Clock cords should be attached to the barrel at the end which is the farthest from the pendulum, so that as they unwind the weight is carried away from the pendulum. This is done to avoid sympathetic vibrations of the weight as it passes the pendulum, which interfere with the timekeeping when they occur. If the weight cannot be brought far enough away to avoid vibrations a sheet of glass may be drilled at its four corners and fixed with screws to posts placed in the back of the case at the point where vibration occurs, so that the glass is between the pendulum rod and the weight, but does not interfere with either. This looks well and cures the trouble.

We have, heretofore, been speaking of weights which hang directly from the barrel, as was the case with the older clocks with long cases, so that the weight had plenty of room to fall. Where the cases are too short to allow of this method, recourse is had to hanging the weight on a pulley and fastening one end of the cord to the seat board. This involves doubling the amount of weight and also taking care that the end of the cord is fastened far enough from the slot through which it unwinds so that the cords will not twist, as they are likely to do if they are near together and the cord has been twisted too much while putting it on the barrel. Twisting weight cords are a frequent source of trouble when new cords have been put on a clock. The pulley is another source of trouble, especially if wire cords (picture cords) or cables are used. Wire cable should not be bent in a circle smaller than forty times its diameter if flexibility is to be maintained, hence pulleys which were all right for gut or silk frequently prove too small when wire is substituted and kinks, twisted and broken cables frequently result from this cause. This is especially the case with the heavy weight of striking trains of hall and chiming clocks, where double pulleys are used, and also leads to trouble by jamming and cutting the cables and dropping of the weights in tower clocks where a new cable of larger size is used to replace an old one which has become unsafe from rust, or cut by the sheaves.

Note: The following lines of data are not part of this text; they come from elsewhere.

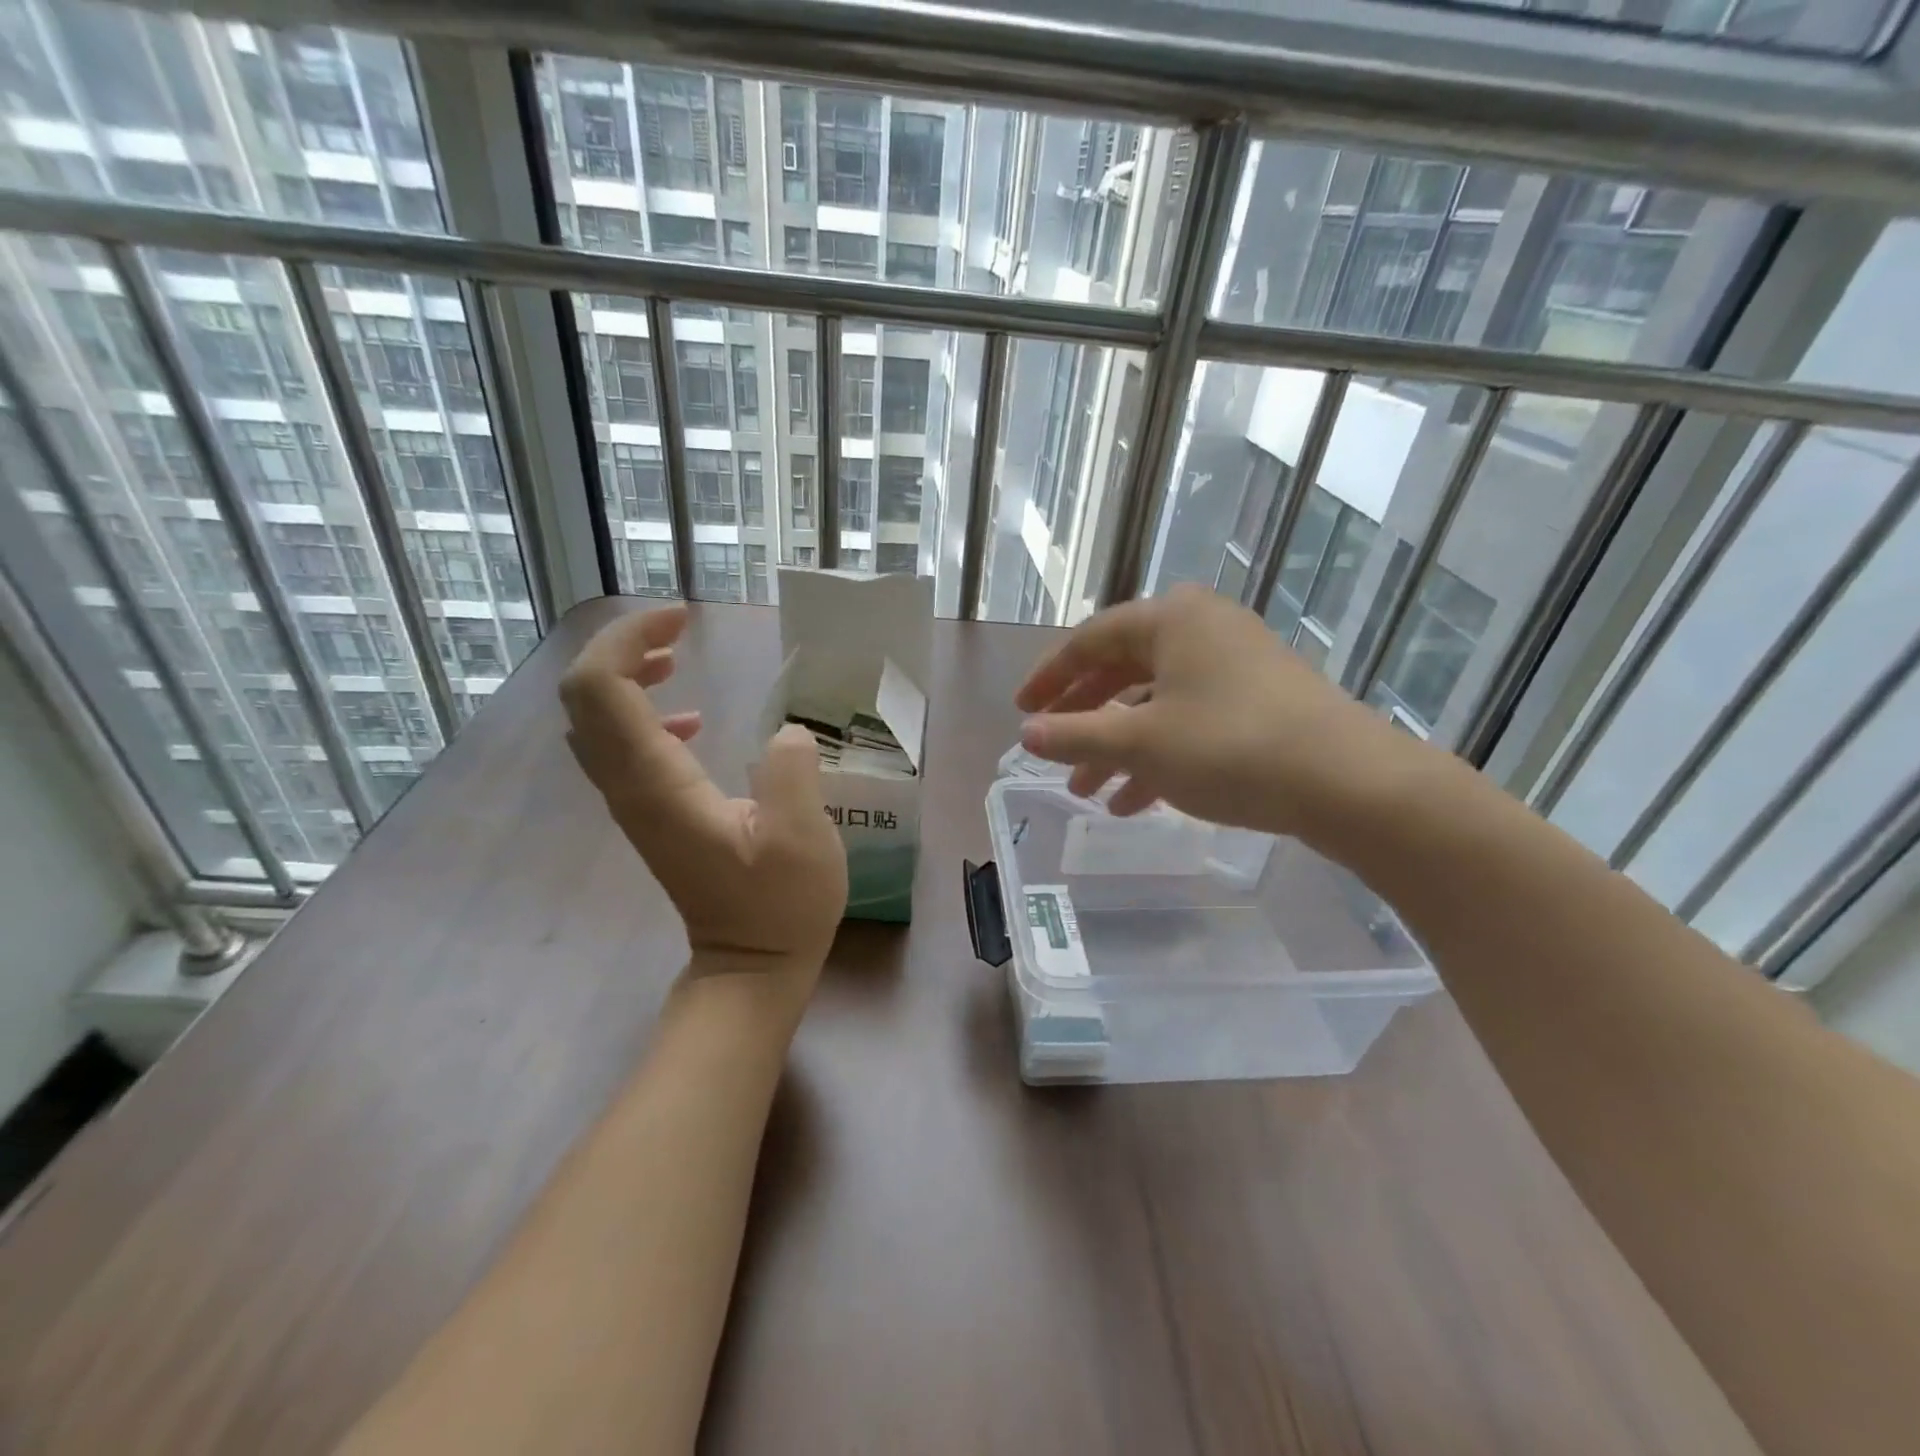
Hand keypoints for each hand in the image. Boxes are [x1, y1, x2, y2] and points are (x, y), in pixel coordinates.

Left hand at [560, 604, 848, 990]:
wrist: (750, 968)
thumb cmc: (781, 907)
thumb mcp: (803, 838)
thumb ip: (790, 774)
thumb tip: (784, 733)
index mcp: (657, 786)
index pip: (602, 690)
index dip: (627, 639)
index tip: (681, 619)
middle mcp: (628, 789)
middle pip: (585, 698)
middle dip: (621, 648)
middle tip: (677, 632)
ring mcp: (632, 803)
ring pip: (595, 721)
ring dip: (626, 677)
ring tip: (677, 660)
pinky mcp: (646, 813)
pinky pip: (618, 746)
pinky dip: (640, 713)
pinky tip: (690, 720)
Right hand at [1015, 584, 1413, 845]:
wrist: (1348, 781)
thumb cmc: (1230, 747)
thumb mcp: (1140, 744)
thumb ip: (1076, 736)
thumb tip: (1027, 734)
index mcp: (1170, 619)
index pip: (1090, 640)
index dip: (1049, 677)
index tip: (1021, 710)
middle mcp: (1202, 628)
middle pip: (1122, 669)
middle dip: (1084, 716)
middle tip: (1052, 748)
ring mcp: (1236, 663)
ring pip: (1156, 701)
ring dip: (1118, 744)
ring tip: (1088, 793)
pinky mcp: (1260, 699)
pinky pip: (1190, 719)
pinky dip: (1158, 754)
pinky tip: (1135, 801)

Weight cords on the striking side of a clock should always be left long enough so that they will not run down and stop before the time train has stopped. This is particularly the case with the old English hall clocks, as many of them will drop or push their gathering racks free of the gathering pinion under such conditions and then when the clock is wound it will go on striking continuously until the dial is taken off and the rack replaced in mesh with the gathering pinion. As clocks are usually wound at night, the watchmaker can see the disturbance that would be caused in a house in the “wee sma’ hours” by such a clock going on a rampage and striking continuously.

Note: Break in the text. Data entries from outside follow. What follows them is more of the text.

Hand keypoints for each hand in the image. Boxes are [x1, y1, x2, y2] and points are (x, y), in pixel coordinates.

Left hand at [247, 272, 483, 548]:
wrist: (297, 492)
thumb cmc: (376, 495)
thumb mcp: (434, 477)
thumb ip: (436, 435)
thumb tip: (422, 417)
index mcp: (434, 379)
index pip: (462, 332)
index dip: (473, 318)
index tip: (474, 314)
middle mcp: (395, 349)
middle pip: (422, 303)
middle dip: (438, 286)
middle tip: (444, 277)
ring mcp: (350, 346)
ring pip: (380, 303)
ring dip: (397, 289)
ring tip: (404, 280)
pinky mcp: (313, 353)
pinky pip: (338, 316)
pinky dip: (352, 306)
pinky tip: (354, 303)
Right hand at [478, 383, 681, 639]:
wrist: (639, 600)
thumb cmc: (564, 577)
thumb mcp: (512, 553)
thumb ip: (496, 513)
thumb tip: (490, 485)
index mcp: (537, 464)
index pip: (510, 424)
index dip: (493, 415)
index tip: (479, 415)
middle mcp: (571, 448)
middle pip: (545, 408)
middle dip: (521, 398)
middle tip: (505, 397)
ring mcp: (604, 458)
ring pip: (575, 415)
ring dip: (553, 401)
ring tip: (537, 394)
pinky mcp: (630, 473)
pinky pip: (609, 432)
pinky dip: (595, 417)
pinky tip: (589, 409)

Oiling Cables.--Clock cables, if of wire and small in size, should be oiled by dipping in vaseline thinned with benzine of good quality. Both benzine and vaseline must be free from acid, as if the latter is present it will attack the cable. This thinning will permit the vaseline to permeate the entire cable and when the benzine evaporates it will leave a thin film of vaseline over every wire, thus preventing rust. Tower clock cables should be oiled with a good mineral oil, well soaked into them to prevent rusting. Gut clock cords, when dry and hard, are best treated with clock oil, but olive oil or sperm oil will also be found good to soften and preserve them. New cords should always be oiled until they are soft and flexible. If the weight is under ten pounds silk cords are preferable to gut or wire as they are very soft and flexible.

In putting on a new cable or weight cord the course of the weight and cord should be closely watched at all points, to see that they remain free and do not chafe or bind anywhere and also that the coils run evenly and freely, side by side; sometimes, especially with wire, a new cable gets kinked by riding the first time of winding and is then very difficult to cure of this serious fault. Another point to watch is to see that the position of the cord when wound up will not cause an end thrust upon the barrel, which will interfere with the timekeeping if it is overwound, so that the weight is jammed against the seatboard; this frequently happens with careless winding, if there is no stop work.